◆ Transcribed page contents
────

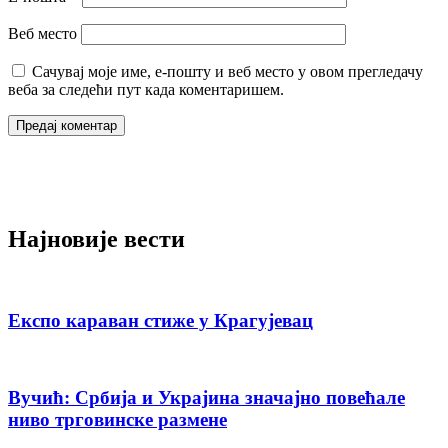
Веб место
Сачувај моје име, е-пошту и веб место у овом прегледачу
веба за следећи пут када коментаришем.
Најновије вести
Експо караван стиже у Крагујевац
Вучић: Србија и Украјина значајно повећале
ниво трговинске размене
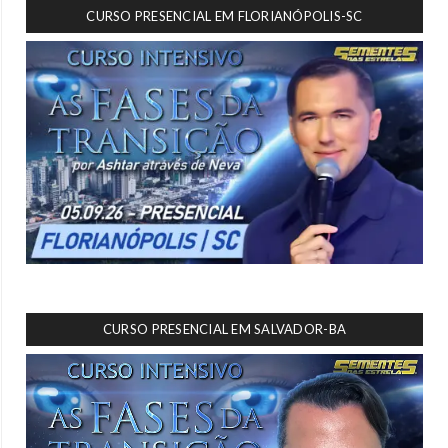
CURSO PRESENCIAL EM FLORIANÓPOLIS-SC
CURSO PRESENCIAL EM SALVADOR-BA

────

◆ Work instruction
Can you rewrite the stretch from the line containing "CURSO PRESENCIAL EM FLORIANÓPOLIS-SC" through the end of the records, putting "ONLINE" in place of "PRESENCIAL" and keeping everything else the same?

◆ Solution below
CURSO ONLINE EM FLORIANÓPOLIS-SC
CURSO ONLINE EM SALVADOR-BA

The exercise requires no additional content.